On behalf of the Outreach and Engagement Committee congratulations to the winners!

Please read the poems below.

The Festival of Life

By Puneet Thiara

Did you hear?
They’re holding the festival of life!
And the chances you get a ticket are 1 in 400 trillion!

You can sing with a band of birds
They’ve got talent, or so I’ve heard
You can watch the Hooded Grebes’ mating dance, where the demand’s at
Though, don’t try those moves with our species, for you will be laughed at
You could view the exhibits, go wander around and view what you see fit
Though you might want to stay away from those beehives, and the edge of that cliff
They’ve got great food, just pick, rinse, and eat
But not the bright ones, or you might just bleed

Now don’t forget, this is an exclusive event
Don’t make me look bad in front of my friends
Respect the diverse cultures, from the protists to the whales
And there are still rules, you should follow without fail

Have an open heart like the molluscs
Wake up with gratitude when the birds call us
Have a backbone like the vertebrate you are
Your bioluminescence will shine brighter than the stars
Stay grounded like the trees
Don’t make fun of the crane’s knees
Don’t feel lonely when you’re in a bad position
Many microorganisms are ready to listen

Now cherish this ticket, remember your nomenclature
Sink into your innate connection with mother nature
Honor what has brought all the guests here today
The process of evolution, hip-hip hooray!
A moment of silence for the ones before us
A toast to our descendants who will adore us

While we’re at it, let’s all address the founder
The greatest success story you’ve ever encountered
Their humble beginnings still give me goosebumps
Every time I tell it, my heart jumps
One cell, one common ancestor
Was all of our biggest investor

So let us celebrate the festival of life
And the events that gave us form, fins. and flight

Water Lover

By Soobin Yim

A big gulp of ice water on a hot day;
A gentle sip of warm tea on a cold day;
Whatever day it may be,
Water is the best drink for me.

We’re lucky to have clean water whenever,
Wherever, and as much as needed… but forever?
Life we learn in biology is not constant,
But rather constantly changing, even at this instant.
How can we keep our drinking water’s biological stability
To keep all of us away from a drinking water calamity?

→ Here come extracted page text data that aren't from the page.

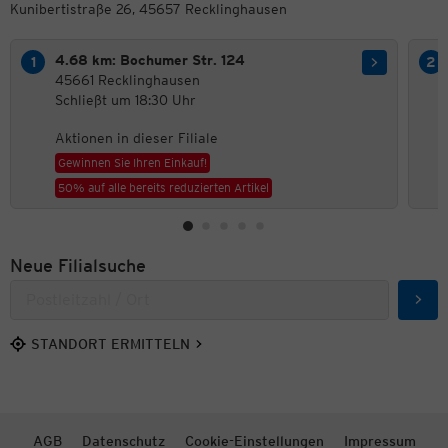
Kunibertistraße 26, 45657 Recklinghausen
4.68 km: Bochumer Str. 124
45661 Recklinghausen
Schließt um 18:30 Uhr
Aktionen in dieser Filiale
Gewinnen Sie Ihren Einkauf!
50% auf alle bereits reduzierten Artikel
Neue Filialsuche
Such
STANDORT ERMITTELN
AGB
Datenschutz
Cookie-Einstellungen
Impressum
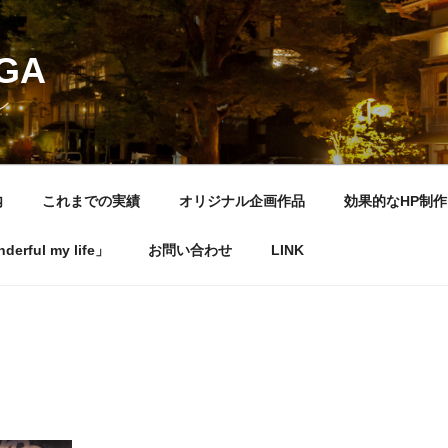
NGA
ン
内
これまでの実績
オリジナル企画作品
効果的なHP制作
rful my life」
お問い合わせ
LINK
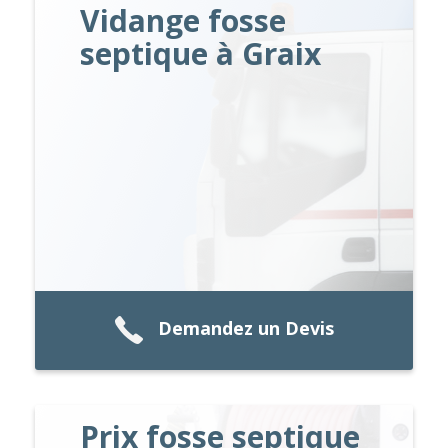
Vidange fosse
septique à Graix
Demandez un Devis
Prix fosse septique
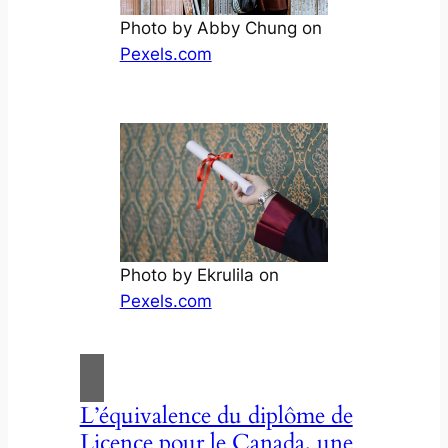
Photo by Abby Chung on
Pexels.com
Photo by Ekrulila on
Pexels.com
L’équivalence du diplôme de
Licence pour le Canada, une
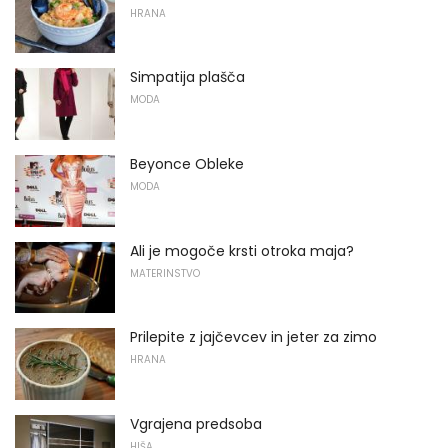
HRANA
Simpatija plašča
MODA
Beyonce Obleke
MODA
Ali je mogoče krsti otroka maja?
MATERINSTVO
Prilepite z jajčevcev in jeter za zimo
HRANA
Vgrajena predsoba
HIŠA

The tiny life revolving in our drinking water is my main curiosity.
To remove harmful microbes in water is the city’s number one responsibility;
However, sometimes resilient microbes survive even the strongest treatment.
Without proper management, their numbers will be left only to augment!

That is why, I, the Water Lover, have entered the scene
To investigate the factors that could be used to intervene,
And control the regrown microbes traveling through the pipes
To ensure the water you get at your tap can be enjoyed in all types:
Ice-cold, piping hot, even a lukewarm cup of water to be ready for you
Is what, I, the Water Lover, most importantly, hope to do.

A big scoop of water sample taken on one day;
A gentle counting of present bacterial cells on the same day;
So far, I’ve tested the controls, so I must do several other things
Like identify microbes in the drinking water community and think,
“How do the microbial communities change with nutrients over time after UV disinfection…”
… Still lots in mind, and upon gathering more data, I must do a deeper reflection.

But for now, I’ll say goodbye to you
As I have lots of research to do!
Because as you can very well see
That water is the drink for you and me!